Reds lose series to Braves amid rotational injuries

CINCINNATI – Two first-place teams – the Braves and the Reds – played three thrilling games in a weekend series at Great American Ball Park in front of three rowdy crowds. Everything was decided by one run.

It felt like baseball in October, and maybe fans would love to watch these teams again in the postseason. But if the Reds don’t solve their problems initially, their playoff chances will diminish.

“We were in every game. We lost the series, but it was a good atmosphere to play,” McLean said. “That’s where you want to be at the end of the season – games like that.”

A thrilling comeback with solid offensive support and solid hitting efforts helped cover the rotation in many of the Reds’ 41 wins, especially during their 12-game winning streak. But what happens when the comeback falls short and the bulls can’t come? It only underscores the seriousness of the situation.

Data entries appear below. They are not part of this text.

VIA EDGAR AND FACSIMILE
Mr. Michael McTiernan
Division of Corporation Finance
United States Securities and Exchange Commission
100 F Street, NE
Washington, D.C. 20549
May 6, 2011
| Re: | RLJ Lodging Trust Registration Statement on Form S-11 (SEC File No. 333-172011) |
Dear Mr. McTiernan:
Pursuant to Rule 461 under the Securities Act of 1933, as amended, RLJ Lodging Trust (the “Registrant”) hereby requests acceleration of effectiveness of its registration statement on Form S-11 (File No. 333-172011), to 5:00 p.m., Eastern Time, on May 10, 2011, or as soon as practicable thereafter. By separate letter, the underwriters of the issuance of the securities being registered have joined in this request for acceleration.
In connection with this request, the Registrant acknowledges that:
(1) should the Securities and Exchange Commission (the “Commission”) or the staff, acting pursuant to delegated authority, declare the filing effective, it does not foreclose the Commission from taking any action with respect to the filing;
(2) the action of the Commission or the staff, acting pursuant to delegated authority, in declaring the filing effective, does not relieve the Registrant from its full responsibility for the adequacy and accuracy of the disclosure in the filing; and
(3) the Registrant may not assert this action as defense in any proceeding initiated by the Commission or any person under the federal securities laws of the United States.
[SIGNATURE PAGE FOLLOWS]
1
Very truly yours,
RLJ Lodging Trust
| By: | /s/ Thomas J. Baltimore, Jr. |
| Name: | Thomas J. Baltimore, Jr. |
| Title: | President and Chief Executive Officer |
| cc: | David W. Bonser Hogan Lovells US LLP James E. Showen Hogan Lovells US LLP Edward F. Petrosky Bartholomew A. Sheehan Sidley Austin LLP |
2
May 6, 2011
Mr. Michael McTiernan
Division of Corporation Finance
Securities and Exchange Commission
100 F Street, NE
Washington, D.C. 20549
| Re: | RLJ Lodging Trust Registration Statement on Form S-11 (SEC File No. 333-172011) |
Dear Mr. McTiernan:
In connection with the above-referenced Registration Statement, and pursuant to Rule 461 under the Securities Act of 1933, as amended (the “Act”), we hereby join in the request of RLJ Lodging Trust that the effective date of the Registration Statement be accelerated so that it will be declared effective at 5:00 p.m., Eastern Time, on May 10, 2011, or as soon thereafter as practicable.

The three starters—Luke Weaver, Graham Ashcraft, and Levi Stoudt—combined for 14 earned runs in ​10 1/3 innings pitched (12.91 ERA) this series. Overall, the rotation was ranked 28th in the MLB with a 5.91 ERA and 24 innings pitched while missing Hunter Greene and Nick Lodolo to injuries.

Stoudt gave up three runs and four hits over three innings pitched, with three walks and two strikeouts. The organization’s 13th prospect was called up by MLB Pipeline from Triple-A Louisville on Sunday, but not for his 5.00 ERA in 10 at bats starts.

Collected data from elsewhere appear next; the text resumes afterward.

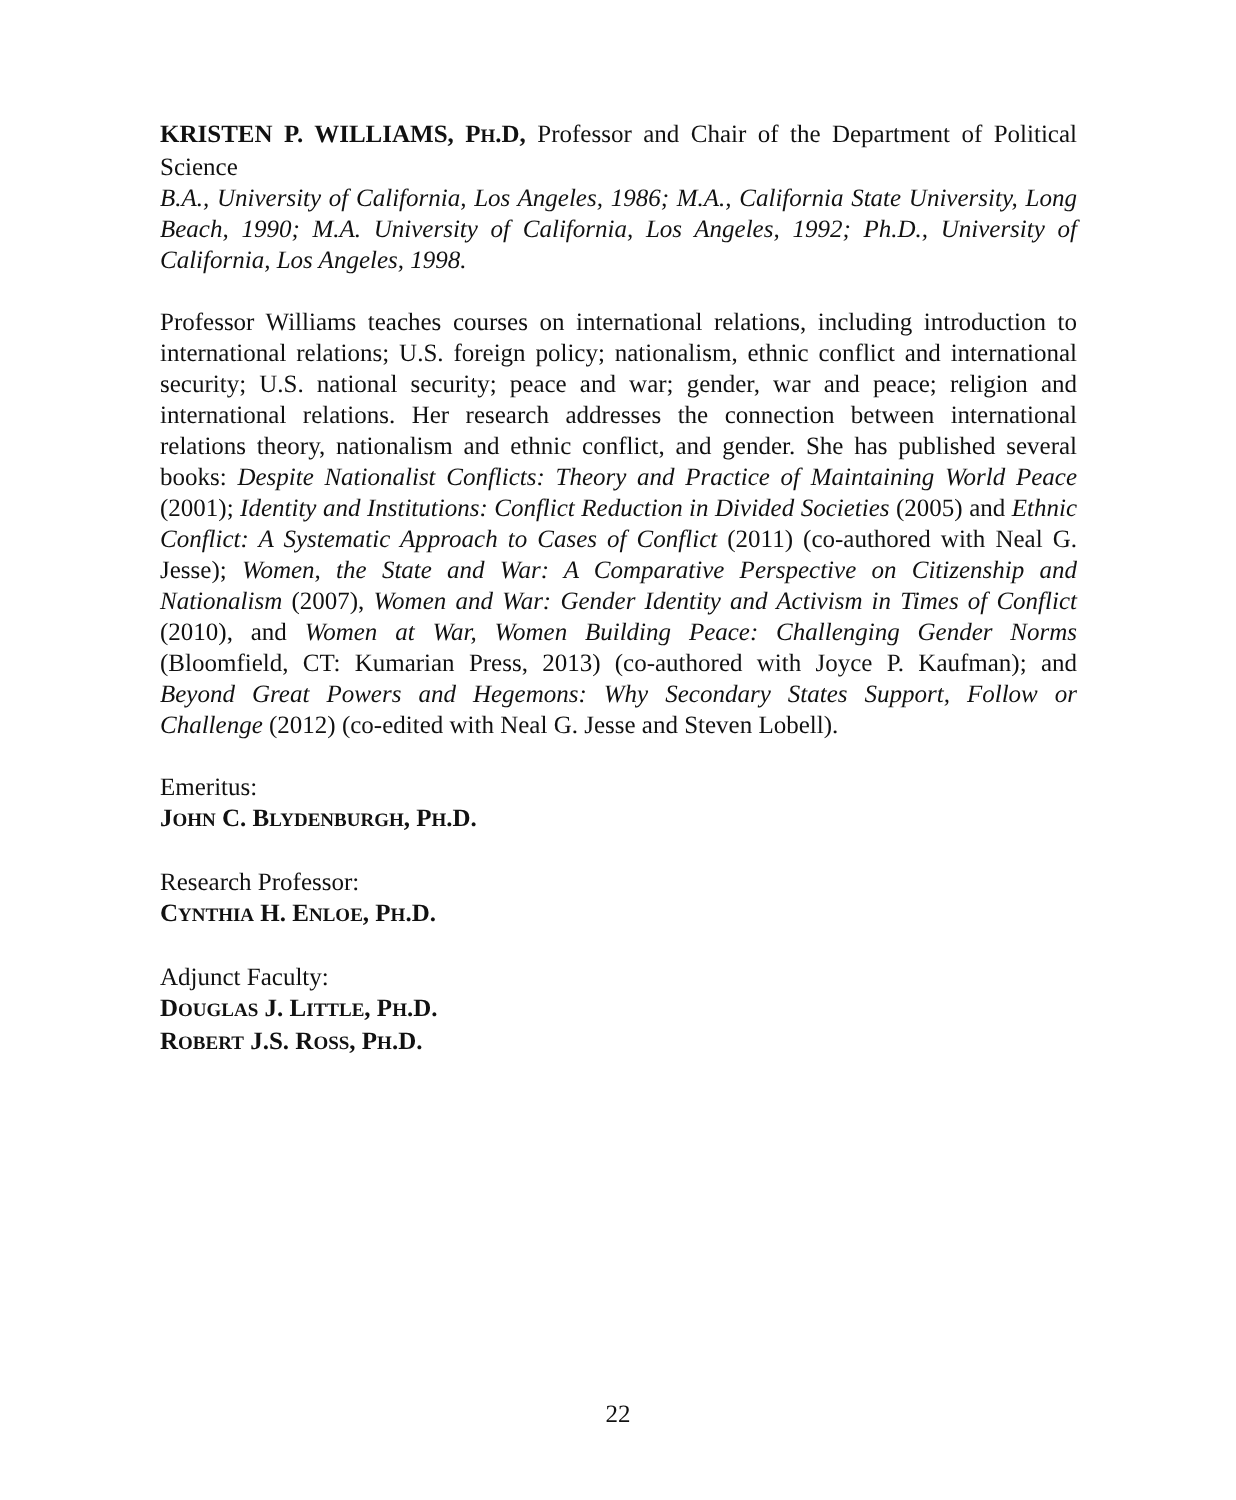KRISTEN P. WILLIAMS, PH.D, Professor and Chair of the Department of Political Science
B.A., University of California, Los Angeles, 1986; M.A., California State University, Long Beach, 1990; M.A. University of California, Los Angeles, 1992; Ph.D., University of California, Los Angeles, 1998.
Professor Williams teaches courses on international relations, including introduction to international relations; U.S. foreign policy; nationalism, ethnic conflict and international security; U.S. national security; peace and war; gender, war and peace; religion and international relations. Her research addresses the connection between international relations theory, nationalism and ethnic conflict, and gender. She has published several books: Despite Nationalist Conflicts: Theory and Practice of Maintaining World Peace (2001); Identity and Institutions: Conflict Reduction in Divided Societies (2005) and Ethnic Conflict: A Systematic Approach to Cases of Conflict (2011) (co-authored with Neal G. Jesse); Women, the State and War: A Comparative Perspective on Citizenship and Nationalism (2007), Women and War: Gender Identity and Activism in Times of Conflict (2010), and Women at War, Women Building Peace: Challenging Gender Norms (Bloomfield, CT: Kumarian Press, 2013) (co-authored with Joyce P. Kaufman); and Beyond Great Powers and Hegemons: Why Secondary States Support, Follow or Challenge (2012) (co-edited with Neal G. Jesse and Steven Lobell).
Emeritus:
JOHN C. BLYDENBURGH, PH.D.
Research Professor:
CYNTHIA H. ENLOE, PH.D.
Adjunct Faculty:
DOUGLAS J. LITTLE, PH.D.
ROBERT J.S. ROSS, PH.D.
22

Stoudt was coming off an injury and had lost again at Louisville, with 3 2/3 innings pitched over his previous two games.

By the third inning on Sunday, fatigue appeared to be setting in, as Stoudt gave up three runs to put the Reds up to a 3-0 deficit.

He was still in progress at Triple-A to recover health. [Stoudt] find out yesterday [he’s getting called up]Reds coach David Bell said, “He came up against this lineup.” Levi is a good player. will be here. He will do a good job here. Given the circumstances, this was a really good effort, and [he] He gave us a chance.”

Another Louisville player called in to pitch several innings, 30-year-old rookie Randy Wein, made his major league debut with one run allowed in 2 1/3 innings pitched. But the bulls were reduced. Ian Gibbot gave up a three-pointer to Matt Olson in the sixth inning that cut the tie 3-3. Closer Alexis Díaz came on to replace Buck Farmer in the eighth inning to close out a rally, but he walked two batters—one of which loaded the bases.

Once again, the Reds’ offense caused the shooters to clash. McLain, who doubled and scored on Spencer Steer’s RBI double in the third, had five RBIs. He hit a two-run homer in the fourth inning to make it 3-3 and added a leadoff homer in the seventh.

In the bottom of the eighth inning with Cincinnati trailing, 7–4, McClain hit his fourth extra base hit of the game with a two-run double. But in the ninth, with runners on the corners and one out, the Reds couldn’t push the go-ahead.

“It’s important to have an attitude and expectation to win in those close matches,” said Joey Votto. “I was frustrated that we lost the series. I thought these were winnable games. You know, every game is its own thing. Streak or not, I thought, ‘Let’s keep winning all the games out there.'” “

The Reds have a half-game lead over the Brewers in the NL Central race. General manager Nick Krall said last week that the club is looking for rookie pitchers, but that the market will be slow to move with many clubs still battling it out before the August 1 trade deadline.

The Reds’ rotation solution will have to come from within, meanwhile. Major league veteran Alec Mills signed with Louisville on May 17 and appeared in two games. No. 10 prospect Connor Phillips pitched well for Double-A Chattanooga and is close to being promoted to Triple-A.